Based on changes in their approach on both ends of the floor in Game 2, the Celtics clearly went to school on their Game 1 failures. But the adjustment also transcended merely this week. When the Heat went to the zone that so stifled the Celtics in the teams’ meeting in the 2020 East finals, Boston this time carved apart the defensive alignment.

“Miami does a good job with it,” Celtics big man Al Horford said. “Coach Udoka just kept it very simple for us and he wanted us to go about it a certain way and play with pace. That’s what we did. Our guys kept making the right reads.”

So adjust, and readjust, as the Celtics did after from falling 4-2 to the Heat in those 2020 East finals.

But also consistently draw motivation from the bad and the ugly.

So in this case, draw inspiration from the same rearview mirror that proved so illuminating and reflective for the Celtics after Game 1.

“I don’t like to move on from this because it has to hurt. They tried to embarrass us. They did embarrass us,” Butler said calmly but pointedly. “So I think we got to realize that, use it as fuel, whatever you want to say, but realize the game can get out of hand when you’re playing against a really good team like them that can score the ball and get stops.

“Overall, we have to be better. We have a tough job to do to go over there and win, but if they did it, we can do it as well.”

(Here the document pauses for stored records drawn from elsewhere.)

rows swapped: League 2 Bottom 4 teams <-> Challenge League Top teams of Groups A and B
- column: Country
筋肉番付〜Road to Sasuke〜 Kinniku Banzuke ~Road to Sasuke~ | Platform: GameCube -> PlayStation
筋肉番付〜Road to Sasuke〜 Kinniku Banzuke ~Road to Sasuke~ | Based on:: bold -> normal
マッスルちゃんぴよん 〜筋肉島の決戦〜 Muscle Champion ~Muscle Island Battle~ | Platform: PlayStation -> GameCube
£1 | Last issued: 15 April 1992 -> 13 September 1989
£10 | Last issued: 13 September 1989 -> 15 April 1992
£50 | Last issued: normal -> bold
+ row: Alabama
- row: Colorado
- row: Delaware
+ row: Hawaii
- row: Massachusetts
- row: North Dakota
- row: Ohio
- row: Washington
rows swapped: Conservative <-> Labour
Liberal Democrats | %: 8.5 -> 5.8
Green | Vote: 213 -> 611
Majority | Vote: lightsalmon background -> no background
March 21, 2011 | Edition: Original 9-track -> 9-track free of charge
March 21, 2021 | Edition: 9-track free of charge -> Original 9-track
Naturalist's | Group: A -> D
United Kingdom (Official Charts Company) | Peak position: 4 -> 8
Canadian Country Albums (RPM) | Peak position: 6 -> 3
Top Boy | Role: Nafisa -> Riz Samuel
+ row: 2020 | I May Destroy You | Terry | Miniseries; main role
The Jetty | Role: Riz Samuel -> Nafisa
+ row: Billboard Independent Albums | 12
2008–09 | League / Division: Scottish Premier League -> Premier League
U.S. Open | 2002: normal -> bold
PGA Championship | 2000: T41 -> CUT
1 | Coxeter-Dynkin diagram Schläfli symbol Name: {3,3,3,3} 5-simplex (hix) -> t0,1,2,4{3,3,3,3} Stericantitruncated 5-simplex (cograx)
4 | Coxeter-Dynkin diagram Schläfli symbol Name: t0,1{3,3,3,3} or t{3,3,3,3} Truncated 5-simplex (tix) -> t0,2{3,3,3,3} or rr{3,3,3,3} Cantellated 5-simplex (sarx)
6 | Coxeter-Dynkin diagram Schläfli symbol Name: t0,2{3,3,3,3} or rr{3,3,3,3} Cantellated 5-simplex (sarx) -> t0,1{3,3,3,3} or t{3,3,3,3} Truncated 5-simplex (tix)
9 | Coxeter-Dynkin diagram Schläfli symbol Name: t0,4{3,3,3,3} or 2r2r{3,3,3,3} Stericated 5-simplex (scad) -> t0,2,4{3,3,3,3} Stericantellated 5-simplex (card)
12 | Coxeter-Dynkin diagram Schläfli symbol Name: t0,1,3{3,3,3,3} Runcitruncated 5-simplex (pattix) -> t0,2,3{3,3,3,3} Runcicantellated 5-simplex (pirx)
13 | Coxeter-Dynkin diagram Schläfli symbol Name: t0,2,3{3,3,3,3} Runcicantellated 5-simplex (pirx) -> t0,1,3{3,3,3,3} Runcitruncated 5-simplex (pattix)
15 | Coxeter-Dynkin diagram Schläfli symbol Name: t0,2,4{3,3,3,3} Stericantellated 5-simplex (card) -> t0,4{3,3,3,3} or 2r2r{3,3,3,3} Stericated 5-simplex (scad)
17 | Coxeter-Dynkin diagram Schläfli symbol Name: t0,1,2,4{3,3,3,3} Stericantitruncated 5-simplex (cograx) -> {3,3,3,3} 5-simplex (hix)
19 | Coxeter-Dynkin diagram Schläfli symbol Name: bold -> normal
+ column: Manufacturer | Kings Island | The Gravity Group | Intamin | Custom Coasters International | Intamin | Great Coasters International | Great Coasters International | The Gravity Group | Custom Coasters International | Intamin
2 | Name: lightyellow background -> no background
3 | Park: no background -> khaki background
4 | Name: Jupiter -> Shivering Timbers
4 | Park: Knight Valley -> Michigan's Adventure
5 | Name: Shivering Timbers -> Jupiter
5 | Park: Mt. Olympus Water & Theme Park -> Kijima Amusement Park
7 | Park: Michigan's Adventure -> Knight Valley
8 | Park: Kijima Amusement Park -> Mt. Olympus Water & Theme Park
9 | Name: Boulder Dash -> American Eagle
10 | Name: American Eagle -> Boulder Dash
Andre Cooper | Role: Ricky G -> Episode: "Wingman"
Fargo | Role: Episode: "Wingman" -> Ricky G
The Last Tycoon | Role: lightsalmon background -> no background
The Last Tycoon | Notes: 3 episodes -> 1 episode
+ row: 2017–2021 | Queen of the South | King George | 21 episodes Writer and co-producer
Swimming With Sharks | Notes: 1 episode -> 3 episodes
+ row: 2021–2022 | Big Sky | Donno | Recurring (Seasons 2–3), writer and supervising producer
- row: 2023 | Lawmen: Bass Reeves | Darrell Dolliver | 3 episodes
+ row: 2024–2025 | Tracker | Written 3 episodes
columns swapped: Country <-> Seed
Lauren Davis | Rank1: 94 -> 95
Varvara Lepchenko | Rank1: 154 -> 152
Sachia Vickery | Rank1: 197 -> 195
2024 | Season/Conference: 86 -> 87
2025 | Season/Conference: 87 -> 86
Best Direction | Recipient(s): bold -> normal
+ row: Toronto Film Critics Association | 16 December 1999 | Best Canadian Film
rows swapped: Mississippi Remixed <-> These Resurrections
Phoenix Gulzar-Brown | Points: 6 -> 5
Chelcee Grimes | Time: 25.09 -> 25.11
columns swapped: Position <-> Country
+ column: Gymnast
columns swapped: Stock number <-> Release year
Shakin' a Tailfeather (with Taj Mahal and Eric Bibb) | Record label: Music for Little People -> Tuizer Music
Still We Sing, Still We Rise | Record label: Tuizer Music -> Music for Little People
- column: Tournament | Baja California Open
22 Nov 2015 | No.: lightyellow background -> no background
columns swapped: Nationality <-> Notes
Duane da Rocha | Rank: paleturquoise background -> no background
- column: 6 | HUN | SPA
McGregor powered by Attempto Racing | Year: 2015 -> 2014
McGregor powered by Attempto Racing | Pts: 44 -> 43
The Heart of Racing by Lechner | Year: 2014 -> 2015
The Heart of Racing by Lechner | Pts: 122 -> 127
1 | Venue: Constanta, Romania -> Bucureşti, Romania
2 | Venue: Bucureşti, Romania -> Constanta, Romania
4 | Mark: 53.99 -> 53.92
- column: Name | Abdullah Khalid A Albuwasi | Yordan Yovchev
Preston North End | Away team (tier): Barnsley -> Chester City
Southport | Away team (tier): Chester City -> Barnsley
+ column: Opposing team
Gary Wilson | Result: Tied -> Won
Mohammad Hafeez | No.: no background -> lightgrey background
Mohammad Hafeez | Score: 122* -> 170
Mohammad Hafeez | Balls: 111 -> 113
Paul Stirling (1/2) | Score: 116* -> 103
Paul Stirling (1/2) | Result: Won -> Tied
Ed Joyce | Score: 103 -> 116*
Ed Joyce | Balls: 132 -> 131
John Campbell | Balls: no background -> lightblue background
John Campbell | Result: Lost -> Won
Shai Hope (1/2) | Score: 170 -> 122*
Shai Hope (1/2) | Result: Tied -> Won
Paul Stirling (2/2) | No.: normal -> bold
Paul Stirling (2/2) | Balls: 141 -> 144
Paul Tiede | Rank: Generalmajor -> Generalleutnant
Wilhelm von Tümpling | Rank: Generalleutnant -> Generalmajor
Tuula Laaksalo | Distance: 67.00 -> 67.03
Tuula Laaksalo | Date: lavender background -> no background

Still, there is concern, considering the last time the Heat had a similar halftime playoff deficit to their 25-point gap at Thursday’s intermission was their 78-51 deficit in Game 2 of last season’s opening round against the Milwaukee Bucks, going on to be swept.

Just shy

In closing with 29 points Thursday, when he was held out of the fourth quarter because of the lopsided deficit, Butler fell one point shy of becoming the third player in the franchise’s 34 seasons to score 30 or more in at least three consecutive playoff games.

Dwyane Wade did it five times (along with one four-game such streak) and LeBron James did it three times (including a franchise-record five-game streak).

Butler scored 41 points in Tuesday’s series opener and has scored 20 or more in a postseason career-best seven consecutive games.

Thursday’s total moved him past Mario Chalmers and into fifth place on the Heat postseason scoring list. His 882 Heat career postseason points trail only Wade (3,864), James (2,338), Chris Bosh (1,163) and Alonzo Mourning (989).